Hernan's original example of dx=50 next to dx=80 brings up another point. We have known since the days of John Wilkin's thesis that sudden jumps in dx can lead to spurious results. The whole discretization depends on it being a smoooooth transition in gridspacing. Just as there is a metric for allowable transitions in depth, there is doubtless a metric for allowable transitions in dx. I've seen results from a grid with a uniform field of dx=5 adjacent to a uniform field of dx=10. Lo and behold, there was a boundary current at the join.

Then again, my dad would say that if you have a smooth transition from coarse to fine, there will still be waves that are supported on one side and not the other. Those waves will be reflected regardless of the grid details.
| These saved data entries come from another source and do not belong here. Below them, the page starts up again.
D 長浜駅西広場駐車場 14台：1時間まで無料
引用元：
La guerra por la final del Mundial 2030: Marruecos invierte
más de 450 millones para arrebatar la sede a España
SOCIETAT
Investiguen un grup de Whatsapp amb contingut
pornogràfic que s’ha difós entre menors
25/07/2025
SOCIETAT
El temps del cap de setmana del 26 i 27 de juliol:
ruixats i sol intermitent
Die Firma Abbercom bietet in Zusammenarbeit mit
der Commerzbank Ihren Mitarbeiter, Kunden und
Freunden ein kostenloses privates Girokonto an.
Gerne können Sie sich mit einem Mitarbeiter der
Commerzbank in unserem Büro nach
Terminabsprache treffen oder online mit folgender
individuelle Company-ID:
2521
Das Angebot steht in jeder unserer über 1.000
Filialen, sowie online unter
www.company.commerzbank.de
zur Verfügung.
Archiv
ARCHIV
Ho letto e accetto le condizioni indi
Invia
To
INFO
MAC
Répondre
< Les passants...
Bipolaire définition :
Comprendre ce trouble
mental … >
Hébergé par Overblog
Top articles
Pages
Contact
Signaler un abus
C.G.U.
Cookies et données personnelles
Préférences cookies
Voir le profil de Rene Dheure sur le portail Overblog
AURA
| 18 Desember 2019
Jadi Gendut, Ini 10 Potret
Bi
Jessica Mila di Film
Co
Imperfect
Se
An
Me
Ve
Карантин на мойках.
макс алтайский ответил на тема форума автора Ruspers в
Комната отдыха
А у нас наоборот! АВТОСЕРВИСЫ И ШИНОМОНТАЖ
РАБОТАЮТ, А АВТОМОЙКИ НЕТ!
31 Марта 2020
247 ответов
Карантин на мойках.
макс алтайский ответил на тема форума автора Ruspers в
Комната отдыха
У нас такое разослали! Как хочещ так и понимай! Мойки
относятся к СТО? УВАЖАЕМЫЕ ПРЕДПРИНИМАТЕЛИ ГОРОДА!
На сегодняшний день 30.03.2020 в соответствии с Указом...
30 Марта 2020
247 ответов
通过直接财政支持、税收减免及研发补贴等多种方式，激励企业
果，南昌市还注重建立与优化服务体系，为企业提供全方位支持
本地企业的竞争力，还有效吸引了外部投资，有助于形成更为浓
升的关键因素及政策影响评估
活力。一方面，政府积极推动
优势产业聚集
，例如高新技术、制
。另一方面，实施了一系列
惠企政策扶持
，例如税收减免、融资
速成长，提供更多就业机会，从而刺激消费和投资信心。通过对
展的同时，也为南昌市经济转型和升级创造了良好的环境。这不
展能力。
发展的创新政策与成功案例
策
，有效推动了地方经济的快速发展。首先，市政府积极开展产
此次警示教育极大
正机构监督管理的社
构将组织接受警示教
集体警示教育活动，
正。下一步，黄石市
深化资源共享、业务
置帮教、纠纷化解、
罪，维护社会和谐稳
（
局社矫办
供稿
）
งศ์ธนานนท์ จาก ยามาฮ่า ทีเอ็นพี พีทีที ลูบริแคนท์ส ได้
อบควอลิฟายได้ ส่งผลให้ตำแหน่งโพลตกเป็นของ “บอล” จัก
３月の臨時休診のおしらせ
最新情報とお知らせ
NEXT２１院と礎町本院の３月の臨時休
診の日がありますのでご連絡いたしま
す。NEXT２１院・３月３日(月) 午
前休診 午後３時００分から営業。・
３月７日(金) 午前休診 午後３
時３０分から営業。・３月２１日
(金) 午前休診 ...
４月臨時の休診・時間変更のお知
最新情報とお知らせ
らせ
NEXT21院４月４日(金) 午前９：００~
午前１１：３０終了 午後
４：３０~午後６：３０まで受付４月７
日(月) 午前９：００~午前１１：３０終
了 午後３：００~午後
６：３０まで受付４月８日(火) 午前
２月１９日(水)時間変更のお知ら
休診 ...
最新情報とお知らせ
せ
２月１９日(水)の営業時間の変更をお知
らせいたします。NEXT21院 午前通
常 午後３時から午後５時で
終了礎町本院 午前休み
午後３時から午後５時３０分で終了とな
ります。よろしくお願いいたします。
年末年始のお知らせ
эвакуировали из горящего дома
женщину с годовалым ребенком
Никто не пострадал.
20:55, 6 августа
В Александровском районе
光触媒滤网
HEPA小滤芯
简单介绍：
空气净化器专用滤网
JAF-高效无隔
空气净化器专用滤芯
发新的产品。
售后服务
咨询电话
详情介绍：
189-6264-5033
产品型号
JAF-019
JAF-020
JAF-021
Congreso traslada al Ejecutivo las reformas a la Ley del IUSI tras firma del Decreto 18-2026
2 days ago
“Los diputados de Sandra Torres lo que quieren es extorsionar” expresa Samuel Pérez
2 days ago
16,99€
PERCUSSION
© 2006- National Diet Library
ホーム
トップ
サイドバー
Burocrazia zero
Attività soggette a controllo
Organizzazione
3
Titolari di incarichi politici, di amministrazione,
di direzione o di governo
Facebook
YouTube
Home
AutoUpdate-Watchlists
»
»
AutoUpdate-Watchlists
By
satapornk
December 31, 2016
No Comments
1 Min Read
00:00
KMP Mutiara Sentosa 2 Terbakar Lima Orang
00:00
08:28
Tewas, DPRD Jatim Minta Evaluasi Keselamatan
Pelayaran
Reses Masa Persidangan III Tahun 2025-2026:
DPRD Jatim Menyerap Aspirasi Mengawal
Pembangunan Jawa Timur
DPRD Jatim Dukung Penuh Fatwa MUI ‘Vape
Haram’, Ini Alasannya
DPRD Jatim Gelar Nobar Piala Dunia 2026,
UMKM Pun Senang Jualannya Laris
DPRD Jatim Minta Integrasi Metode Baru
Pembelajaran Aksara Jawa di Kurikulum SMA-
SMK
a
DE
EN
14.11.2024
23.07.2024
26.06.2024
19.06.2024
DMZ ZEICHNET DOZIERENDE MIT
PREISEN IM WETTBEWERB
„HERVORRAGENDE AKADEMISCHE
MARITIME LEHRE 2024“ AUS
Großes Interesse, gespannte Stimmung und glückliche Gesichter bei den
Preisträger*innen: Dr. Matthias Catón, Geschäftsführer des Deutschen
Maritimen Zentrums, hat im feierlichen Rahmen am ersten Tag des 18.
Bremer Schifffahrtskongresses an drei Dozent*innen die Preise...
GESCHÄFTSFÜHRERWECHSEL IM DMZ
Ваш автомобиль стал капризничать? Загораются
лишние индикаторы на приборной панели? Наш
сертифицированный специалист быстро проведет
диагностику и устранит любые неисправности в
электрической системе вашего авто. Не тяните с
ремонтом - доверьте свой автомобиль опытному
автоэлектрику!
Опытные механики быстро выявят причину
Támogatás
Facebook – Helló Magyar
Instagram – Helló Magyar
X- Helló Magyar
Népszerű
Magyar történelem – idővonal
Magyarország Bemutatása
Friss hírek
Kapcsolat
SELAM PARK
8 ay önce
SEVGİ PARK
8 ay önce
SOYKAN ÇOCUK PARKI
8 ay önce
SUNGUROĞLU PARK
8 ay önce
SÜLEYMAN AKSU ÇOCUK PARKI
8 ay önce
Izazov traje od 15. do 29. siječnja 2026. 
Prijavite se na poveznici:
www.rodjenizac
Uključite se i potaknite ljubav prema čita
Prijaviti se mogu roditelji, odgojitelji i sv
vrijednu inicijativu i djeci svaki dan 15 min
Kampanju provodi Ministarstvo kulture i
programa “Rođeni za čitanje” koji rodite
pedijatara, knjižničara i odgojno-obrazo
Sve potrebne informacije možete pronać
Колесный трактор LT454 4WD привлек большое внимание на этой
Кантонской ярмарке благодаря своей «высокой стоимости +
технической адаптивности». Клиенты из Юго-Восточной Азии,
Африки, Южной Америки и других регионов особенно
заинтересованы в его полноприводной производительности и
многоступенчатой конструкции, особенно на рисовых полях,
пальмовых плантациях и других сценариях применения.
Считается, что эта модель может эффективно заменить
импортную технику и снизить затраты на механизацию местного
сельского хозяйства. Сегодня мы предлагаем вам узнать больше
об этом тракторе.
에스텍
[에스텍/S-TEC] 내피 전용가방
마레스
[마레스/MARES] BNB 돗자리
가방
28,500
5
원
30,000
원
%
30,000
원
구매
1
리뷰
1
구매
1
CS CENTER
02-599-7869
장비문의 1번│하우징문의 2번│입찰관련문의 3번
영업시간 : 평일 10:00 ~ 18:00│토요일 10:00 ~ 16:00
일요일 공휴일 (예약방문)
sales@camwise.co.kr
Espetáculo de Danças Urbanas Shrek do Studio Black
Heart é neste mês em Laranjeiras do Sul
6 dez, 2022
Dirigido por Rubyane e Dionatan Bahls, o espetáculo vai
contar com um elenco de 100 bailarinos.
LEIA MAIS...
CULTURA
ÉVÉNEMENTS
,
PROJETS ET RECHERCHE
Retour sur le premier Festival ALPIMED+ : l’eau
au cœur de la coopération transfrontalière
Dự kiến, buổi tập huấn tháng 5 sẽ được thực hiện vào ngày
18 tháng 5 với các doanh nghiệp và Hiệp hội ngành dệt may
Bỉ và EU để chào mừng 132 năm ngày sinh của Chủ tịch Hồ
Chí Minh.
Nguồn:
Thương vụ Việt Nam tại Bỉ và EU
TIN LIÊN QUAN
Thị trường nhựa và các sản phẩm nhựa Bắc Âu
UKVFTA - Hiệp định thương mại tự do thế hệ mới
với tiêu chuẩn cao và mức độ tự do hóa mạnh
arango · #6 Unread post by **arango** » Sun Feb 20, 2005 6:46 pm

Yes, my example is exagerated so I can have nice inverse numbers. It is not advisable to have such distorted grids anyway. I am still thinking about this grid spacing issue. In the past, I did not have to worry about the relationship between grid spacing dx and dy and their inverses pm and pn at different staggered grid locations. Nowadays, I need to consider this because of variational data assimilation nonlinear and adjoint observational operators, term diagnostics in a specified subregion involving horizontal integrals:

B=integral(A dx), from x1 to x2

C=integral(A dy), from y1 to y2

We can get different values if A is at u-points or v-points, which can affect balances. Other issues will continue appearing as our applications expand.

Is it worth to modify the entire code in order to have consistent grid spacing meaning? I have not desided that yet. I am planning to re-read the Arakawa and Lamb long technical report. I read it when I was in graduate school.